# Strut problems



## Nissan_Blues (Sep 16, 2004)

Just brought my '04 3.5 Altima in for its 4th front strut. 1st lasted till 5500 km; 2nd lasted 1 day; 3rd lasted till 8500 km. Yes, that's 8500 km - approx 5300 miles.


----------



## Coco (Apr 30, 2002)

What happens exactly? Can you be more specific?


----------



## Nissan_Blues (Sep 16, 2004)

There's is a low toned, metal to rubber "clunk" noise as you drive over small bumps in the road. As days go by, it gets progressively louder until it sounds more metal to metal and you can feel it on the fire wall. My dealership doesn't stock the part so they have to order it each time. This last time, it took a week to get the part.


----------



## FREDANDTA (Sep 16, 2004)

Nissan_Blues said:


> There's is a low toned, metal to rubber "clunk" noise as you drive over small bumps in the road. As days go by, it gets progressively louder until it sounds more metal to metal and you can feel it on the fire wall. My dealership doesn't stock the part so they have to order it each time. This last time, it took a week to get the part.

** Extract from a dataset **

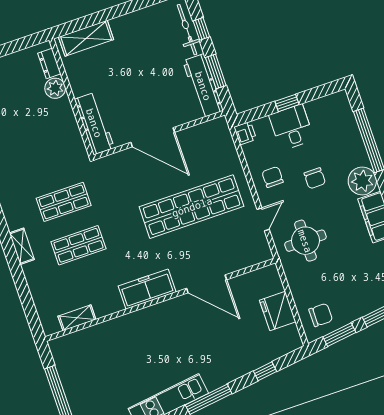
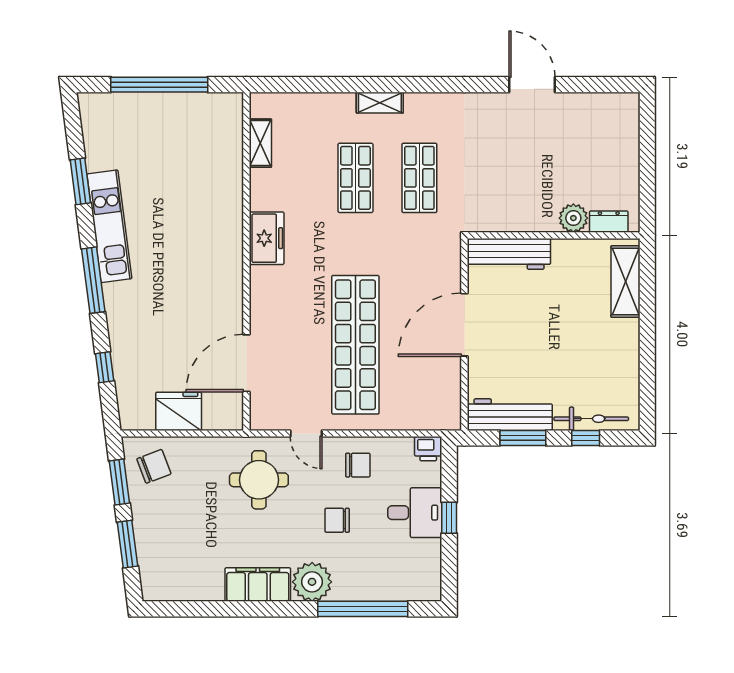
door: (207, 284) -> (246, 363), moved
freezer: (147, 289) -> (267, 238), width x0.71
chair: (321, 315) -> (154, 466), turned -111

HAVE U REPLACE THE STRUT MOUNTS?? THIS WILL ALSO GIVE U THE SAME TYPE OF NOISE.


----------



## Nissan_Blues (Sep 16, 2004)

FREDANDTA said:


> HAVE U REPLACE THE STRUT MOUNTS?? THIS WILL ALSO GIVE U THE SAME TYPE OF NOISE.


I'm not sure. The parts they keep replacing are:

54322-4U010 Bracket
54320-8J001 Insulator
54325-8J000 Bearing


----------



## Coco (Apr 30, 2002)

Looks like you're out of luck for now. It seems be a big HUGE problem with the '05s. It's a hassle to get them replaced, but at least the dealership will keep replacing them. Has Nissan said anythig about newly designed struts yet? Another thing might be going with aftermarket struts.


----------



## dkocur (Feb 17, 2004)

Coco said:


> Looks like you're out of luck for now. It seems be a big HUGE problem with the '05s. It's a hassle to get them replaced, but at least the dealership will keep replacing them. Has Nissan said anythig about newly designed struts yet? Another thing might be going with aftermarket struts.


If it get's to be too much of a hassle, you might see what creative ideas the dealership comes up with when you bring up the "lemon law".


----------



## Coco (Apr 30, 2002)

I would call Nissan North America and complain till they've heard enough.


----------